After saving your source file(s) with this method you will be able to use foreign characters in your sketch.

Caveats with UTF-8

Language compatibility

Using UTF-8 encoded strings in your sketch is not as simple as it seems. US-ASCII characters fit within one byte, but characters above the first 127 codes in UTF-8 need two or even up to four bytes.

The following function call shall return a string's length. It returns 2 (the length in bytes) but not 1 (the length in characters):

int stringLength = strlen( "Ä" );

because the character "Ä" requires 2 bytes in UTF-8.

Also, the following code will not work as expected:

char mystring[] = "Привет мир!"
if( mystring[0] == 'Ж' ) ...

mystring[0] represents one byte, but the cyrillic characters require two bytes in UTF-8. The '==' operation only compares one byte (one char) and, therefore, it will return true, although 'П' and 'Ж' are different characters, because they have the same code in common for their first byte.

To handle UTF-8 encoded strings correctly, you will have to use special libraries or write your own. If you only use strings to pass them over to a peripheral device or to send them back via Serial.xxx functions, then you can use regular string operations.

Does your peripheral talk UTF-8?

If you send UTF-8 encoded strings to peripherals, e.g. an LCD display, then you must first check whether it understands UTF-8.
Many peripheral devices like 2- or 4-row alphanumeric LCD displays often have their very own character set which only matches ASCII and UTF-8 for the lower, common 127 codes. In such cases, it is not enough to use UTF-8 strings, you have to write your very own code, that compares UTF-8 to the peripheral device's encoding.

Single byte alternatives

Although the gcc compiler used by Arduino only understands UTF-8, you can trick it by using hex codes for your special characters. In that way, you can use any one-byte character encoding you like, like Windows codepage 1252.

Example: The German character 'ö' has character code 0xf6 in Windows-1252.

Therefore, you can write the German string "Hallöchen" as:

char greeting[] = "Hall" "\xf6" "chen";

Note:

The hex character "\xf6" and the rest of the string are written in separate string literals (in "" pairs), otherwise the compiler would see "\xf6c" which would result in an error. "string1" "string2" in C++ is equivalent to "string1string2".
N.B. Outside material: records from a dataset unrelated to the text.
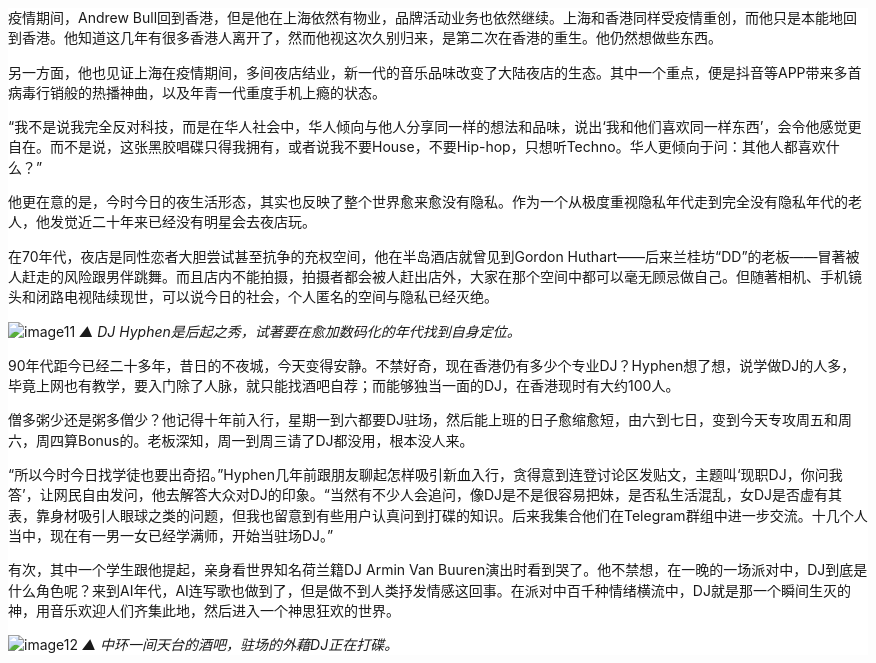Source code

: 疫情期间，Andrew Bull回到香港，但是他在上海依然有物业，品牌活动业务也依然继续。上海和香港同样受疫情重创，而他只是本能地回到香港。他知道这几年有很多香港人离开了，然而他视这次久别归来，是第二次在香港的重生。他仍然想做些东西。

另一方面，他也见证上海在疫情期间，多间夜店结业，新一代的音乐品味改变了大陆夜店的生态。其中一个重点，便是抖音等APP带来多首病毒行销般的热播神曲，以及年青一代重度手机上瘾的状态。

“我不是说我完全反对科技，而是在华人社会中，华人倾向与他人分享同一样的想法和品味，说出‘我和他们喜欢同一样东西’，会令他感觉更自在。而不是说，这张黑胶唱碟只得我拥有，或者说我不要House，不要Hip-hop，只想听Techno。华人更倾向于问：其他人都喜欢什么？”

他更在意的是，今时今日的夜生活形态，其实也反映了整个世界愈来愈没有隐私。作为一个从极度重视隐私年代走到完全没有隐私年代的老人，他发觉近二十年来已经没有明星会去夜店玩。

在70年代，夜店是同性恋者大胆尝试甚至抗争的充权空间，他在半岛酒店就曾见到Gordon Huthart——后来兰桂坊“DD”的老板——冒著被人赶走的风险跟男伴跳舞。而且店内不能拍摄，拍摄者都会被人赶出店外，大家在那个空间中都可以毫无顾忌做自己。但随著相机、手机镜头和闭路电视陆续现世，可以说今日的社会，个人匿名的空间与隐私已经灭绝。

![image11](https://i.imgur.com/TtFFY7l.jpeg)
_▲ DJ Hyphen是后起之秀，试著要在愈加数码化的年代找到自身定位。_

90年代距今已经二十多年，昔日的不夜城，今天变得安静。不禁好奇，现在香港仍有多少个专业DJ？Hyphen想了想，说学做DJ的人多，毕竟上网也有教学，要入门除了人脉，就只能找酒吧自荐；而能够独当一面的DJ，在香港现时有大约100人。

僧多粥少还是粥多僧少？他记得十年前入行，星期一到六都要DJ驻场，然后能上班的日子愈缩愈短，由六到七日，变到今天专攻周五和周六，周四算Bonus的。老板深知，周一到周三请了DJ都没用，根本没人来。

“所以今时今日找学徒也要出奇招。”Hyphen几年前跟朋友聊起怎样吸引新血入行，贪得意到连登讨论区发贴文，主题叫‘现职DJ，你问我答’，让网民自由发问，他去解答大众对DJ的印象。“当然有不少人会追问，像DJ是不是很容易把妹，是否私生活混乱，女DJ是否虚有其表，靠身材吸引人眼球之类的问题，但我也留意到有些用户认真问到打碟的知识。后来我集合他们在Telegram群组中进一步交流。十几个人当中，现在有一男一女已经学满师，开始当驻场DJ。”

有次，其中一个学生跟他提起，亲身看世界知名荷兰籍DJ Armin Van Buuren演出时看到哭了。他不禁想，在一晚的一场派对中，DJ到底是什么角色呢？来到AI年代，AI连写歌也做到了，但是做不到人类抒发情感这回事。在派对中百千种情绪横流中，DJ就是那一个瞬间生灭的神，用音乐欢迎人们齐集此地，然后进入一个神思狂欢的世界。

![image12](https://i.imgur.com/BGX81NI.jpeg)
_▲ 中环一间天台的酒吧，驻场的外藉DJ正在打碟。_

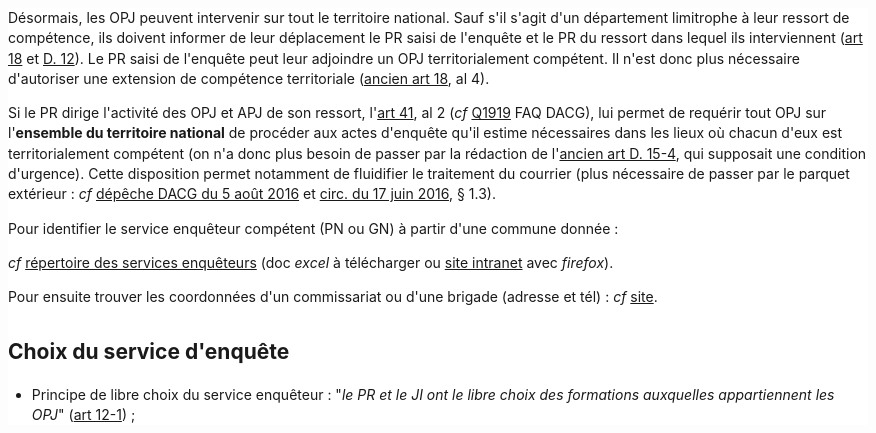 Désormais, les OPJ peuvent intervenir sur tout le territoire national. Sauf s'il
s'agit d'un département limitrophe à leur ressort de compétence, ils doivent
informer de leur déplacement le PR saisi de l'enquête et le PR du ressort dans
lequel ils interviennent ([art
18](https://www.legifrance.gouv.fr/codes/article_lc/LEGIARTI000042779661/2020-12-27)
et [D.
12](https://www.legifrance.gouv.fr/codes/article_lc/LEGIARTI000043999502/2021-09-01/)).
Le PR saisi de l'enquête peut leur adjoindre un OPJ territorialement compétent.
Il n'est donc plus nécessaire d'autoriser une extension de compétence
territoriale ([ancien art
18](https://www.legifrance.gouv.fr/affichCodeArticle.do?cidTexte=LEGITEXT000006071154&idArticle=LEGIARTI000032655589),
al 4).

Si le PR dirige l'activité des OPJ et APJ de son ressort, l'[art
41](https://www.legifrance.gouv.fr/affichCodeArticle.do%3Bjsessionid%3DD6E55E6052B0A6A81FE1A70CD834775F.tplgfr25s_3?idArticle=LEGIARTI000038311420&cidTexte=LEGITEXT000006071154&categorieLien=id&dateTexte=20200324),
al 2 (*cf*
[Q1919](http://faq.dacg.intranet.justice.gouv.fr/index.php?act=2&&page=63&selection=1919&1919)
FAQ DACG), lui permet de requérir tout OPJ sur l'**ensemble du territoire
national** de procéder aux actes d'enquête qu'il estime nécessaires dans les
lieux où chacun d'eux est territorialement compétent (on n'a donc plus besoin de
passer par la rédaction de l'[ancien art D.
15-4](https://www.legifrance.gouv.fr/affichCodeArticle.do%3Bjsessionid%3D19ECF3D7BE15C5B229271BCC4DCF8059.tpdila13v_3?idArticle=LEGIARTI000006514839&cidTexte=LEGITEXT000006071154&categorieLien=id&dateTexte=20161030),
qui supposait une condition d'urgence). Cette disposition permet notamment de
fluidifier le traitement du courrier (plus nécessaire de passer par le parquet
extérieur : *cf* [dépêche DACG du 5 août
2016](http://intranet.justice.gouv.fr/site/dacg/art_pix/depeche_05082016_close.pdf)
et [circ. du 17 juin
2016](http://circulaire.legifrance.gouv.fr/pdf/2016/06/cir_41067.pdf), § 1.3).

Pour identifier le service enquêteur compétent (PN ou GN) à partir d'une commune
donnée :

*cf* [répertoire des services
enquêteurs](http://intranet.justice.gouv.fr/site/dacg/police-judiciaire-1462/police-judiciaire-creation-dun-nouvel-outil-98900.html)
(doc *excel* à télécharger ou [site intranet](http://10.66.52.194/competence/)
avec *firefox*).

Pour ensuite trouver les coordonnées d'un commissariat ou d'une brigade (adresse
et tél) : *cf*
[site](https://www.interieur.gouv.fr/Contact/Contacter-une-brigade-de-gendarmerie-ou-un-commissariat-de-police?adresse=17200%2BRoyan&country=FRA).

## Choix du service d'enquête

-   Principe de libre choix du service enquêteur : "*le PR et le JI ont le libre
    choix des formations auxquelles appartiennent les OPJ*" ([art
    12-1](https://www.legifrance.gouv.fr/affichCodeArticle.do%3Bjsessionid%3DED8EAE76C6F75246A0344150CA7EF7AB.tplgfr27s_2?idArticle=LEGIARTI000020957195&cidTexte=LEGITEXT000006071154&dateTexte=20090807&categorieLien=id&oldAction))
    ;
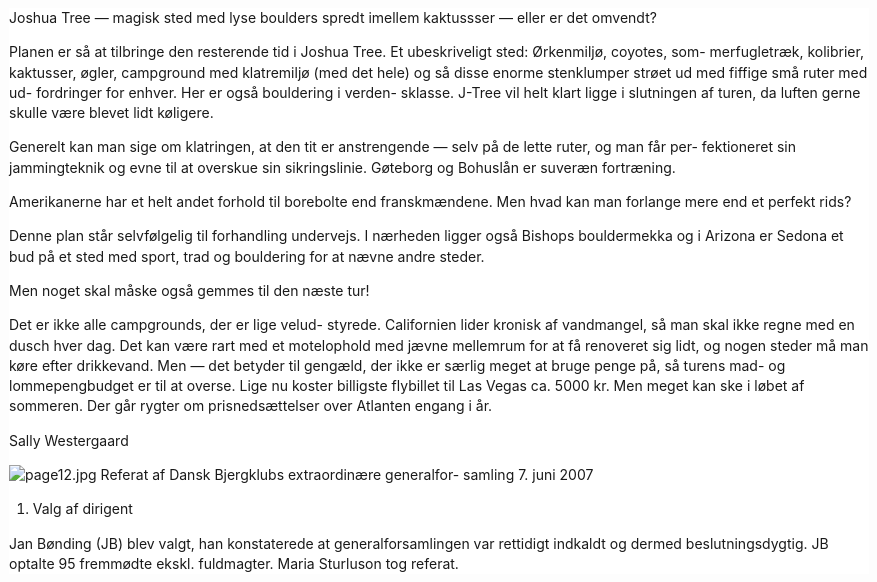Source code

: Joshua Tree — magisk sted med lyse boulders spredt
imellem kaktussser — eller er det omvendt?

Planen er så at tilbringe den resterende tid i Joshua
Tree. Et ubeskriveligt sted: Ørkenmiljø, coyotes, som-
merfugletræk, kolibrier, kaktusser, øgler, campground
med klatremiljø (med det hele) og så disse enorme
stenklumper strøet ud med fiffige små ruter med ud-
fordringer for enhver. Her er også bouldering i verden-
sklasse. J-Tree vil helt klart ligge i slutningen af turen,
da luften gerne skulle være blevet lidt køligere.

Generelt kan man sige om klatringen, at den tit er
anstrengende — selv på de lette ruter, og man får per-
fektioneret sin jammingteknik og evne til at overskue
sin sikringslinie. Gøteborg og Bohuslån er suveræn
fortræning.

Amerikanerne har et helt andet forhold til borebolte
end franskmændene. Men hvad kan man forlange
mere end et perfekt rids?

Denne plan står selvfølgelig til forhandling undervejs.
I nærheden ligger også Bishops bouldermekka og i
Arizona er Sedona et bud på et sted med sport, trad
og bouldering for at nævne andre steder.

Men noget skal måske også gemmes til den næste tur!

Det er ikke alle campgrounds, der er lige velud-
styrede. Californien lider kronisk af vandmangel, så
man skal ikke regne med en dusch hver dag. Det kan
være rart med et motelophold med jævne mellemrum
for at få renoveret sig lidt, og nogen steder må man
køre efter drikkevand. Men — det betyder til gengæld,
der ikke er særlig meget at bruge penge på, så turens
mad- og lommepengbudget er til at overse. Lige nu
koster billigste flybillet til Las Vegas ca. 5000 kr. Men
meget kan ske i løbet af sommeren. Der går rygter om
prisnedsættelser over Atlanten engang i år.

Sally Westergaard




![page12.jpg](/2007/DB-2007-2/page12.jpg)
Referat af Dansk Bjergklubs extraordinære generalfor-
samling 7. juni 2007

1. Valg af dirigent

Jan Bønding (JB) blev valgt, han konstaterede at
generalforsamlingen var rettidigt indkaldt og dermed
beslutningsdygtig. JB optalte 95 fremmødte ekskl.
fuldmagter. Maria Sturluson tog referat.
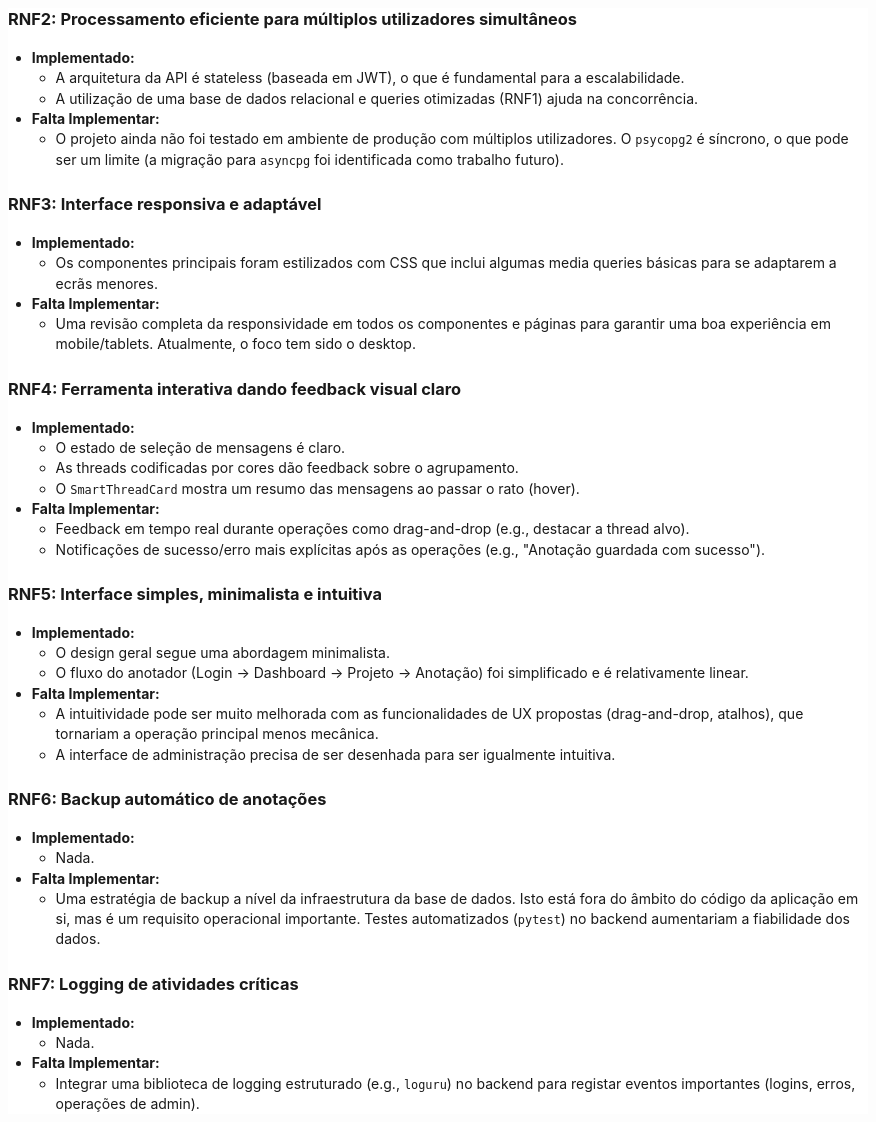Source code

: ### **RNF2: Processamento eficiente para múltiplos utilizadores simultâneos**
- **Implementado:**
    - A arquitetura da API é stateless (baseada em JWT), o que é fundamental para a escalabilidade.
    - A utilização de uma base de dados relacional e queries otimizadas (RNF1) ajuda na concorrência.
- **Falta Implementar:**
    - O projeto ainda não foi testado em ambiente de produção com múltiplos utilizadores. O `psycopg2` é síncrono, o que pode ser um limite (a migração para `asyncpg` foi identificada como trabalho futuro).

### **RNF3: Interface responsiva e adaptável**
- **Implementado:**
    - Os componentes principais foram estilizados com CSS que inclui algumas media queries básicas para se adaptarem a ecrãs menores.
- **Falta Implementar:**
    - Uma revisão completa da responsividade em todos os componentes e páginas para garantir uma boa experiência em mobile/tablets. Atualmente, o foco tem sido o desktop.

### **RNF4: Ferramenta interativa dando feedback visual claro**
- **Implementado:**
    - O estado de seleção de mensagens é claro.
    - As threads codificadas por cores dão feedback sobre o agrupamento.
    - O `SmartThreadCard` mostra um resumo das mensagens ao passar o rato (hover).
- **Falta Implementar:**
    - Feedback em tempo real durante operações como drag-and-drop (e.g., destacar a thread alvo).
    - Notificações de sucesso/erro mais explícitas após as operações (e.g., "Anotação guardada com sucesso").

### **RNF5: Interface simples, minimalista e intuitiva**
- **Implementado:**
    - O design geral segue uma abordagem minimalista.
    - O fluxo do anotador (Login -> Dashboard -> Projeto -> Anotação) foi simplificado e é relativamente linear.
- **Falta Implementar:**
    - A intuitividade pode ser muito melhorada com as funcionalidades de UX propostas (drag-and-drop, atalhos), que tornariam a operação principal menos mecânica.
    - A interface de administração precisa de ser desenhada para ser igualmente intuitiva.

### **RNF6: Backup automático de anotações**
- **Implementado:**
    - Nada.
- **Falta Implementar:**
    - Uma estratégia de backup a nível da infraestrutura da base de dados. Isto está fora do âmbito do código da aplicação em si, mas é um requisito operacional importante. Testes automatizados (`pytest`) no backend aumentariam a fiabilidade dos dados.

### **RNF7: Logging de atividades críticas**
- **Implementado:**
    - Nada.
- **Falta Implementar:**
    - Integrar uma biblioteca de logging estruturado (e.g., `loguru`) no backend para registar eventos importantes (logins, erros, operações de admin). 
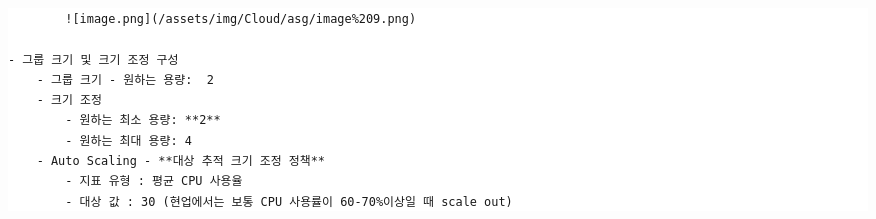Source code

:             ![image.png](/assets/img/Cloud/asg/image%209.png)
            
    - 그룹 크기 및 크기 조정 구성
        - 그룹 크기 - 원하는 용량:  2
        - 크기 조정
            - 원하는 최소 용량: **2**
            - 원하는 최대 용량: 4
        - Auto Scaling - **대상 추적 크기 조정 정책**
            - 지표 유형 : 평균 CPU 사용율
            - 대상 값 : 30 (현업에서는 보통 CPU 사용률이 60-70%이상일 때 scale out)
            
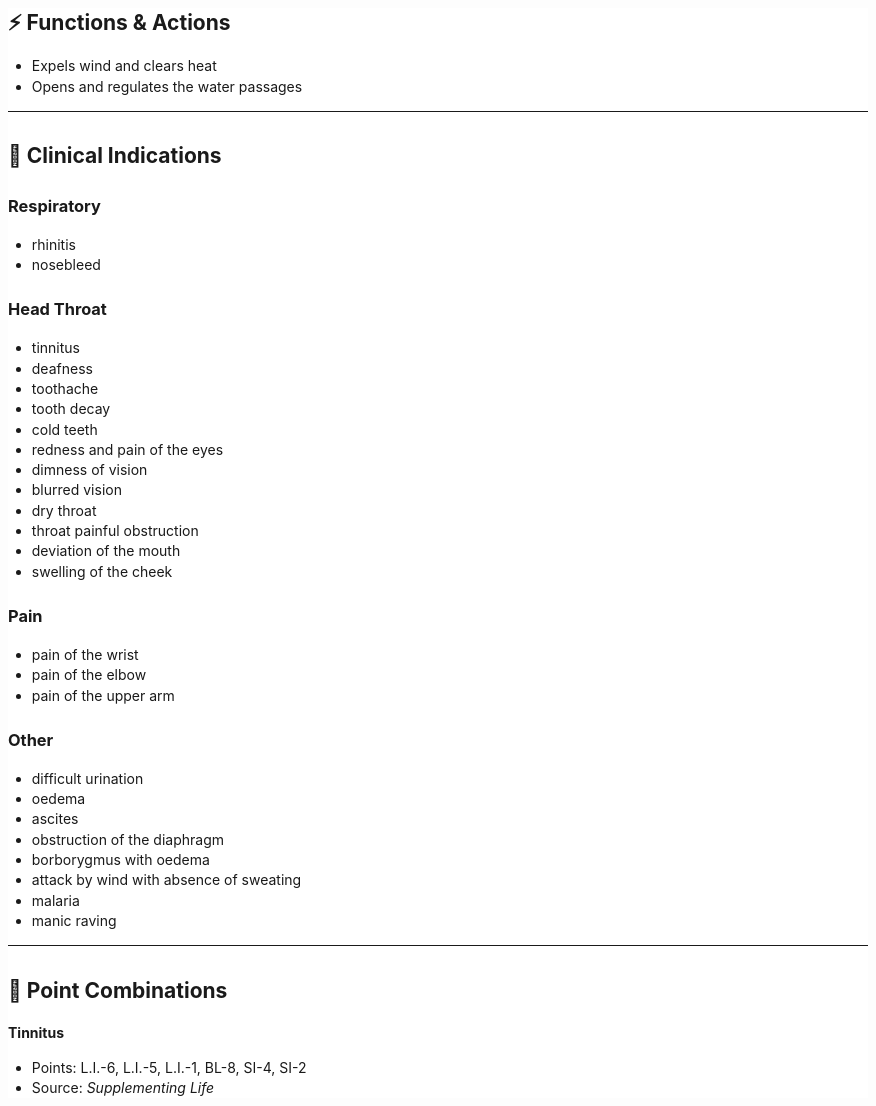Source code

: 
## ⚡ Functions & Actions
- Expels wind and clears heat
- Opens and regulates the water passages

---

## 🎯 Clinical Indications

### Respiratory
- rhinitis
- nosebleed

### Head Throat
- tinnitus
- deafness
- toothache
- tooth decay
- cold teeth
- redness and pain of the eyes
- dimness of vision
- blurred vision
- dry throat
- throat painful obstruction
- deviation of the mouth
- swelling of the cheek

### Pain
- pain of the wrist
- pain of the elbow
- pain of the upper arm

### Other
- difficult urination
- oedema
- ascites
- obstruction of the diaphragm
- borborygmus with oedema
- attack by wind with absence of sweating
- malaria
- manic raving

---

## 🔗 Point Combinations

**Tinnitus**
- Points: L.I.-6, L.I.-5, L.I.-1, BL-8, SI-4, SI-2
- Source: *Supplementing Life*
This is not practical for languages like Russian, where the entire alphabet consists of "special characters", but it could be a more convenient way for languages like French or German, where most of the letters are encodable in plain ASCII.

The main benefit of one-byte encoding is that you can use all common string and character handling methods and functions and you will not run into effects like those shown above.

However, also with one-byte encoding, you are responsible for proper character handling with your peripheral devices like keyboards and displays.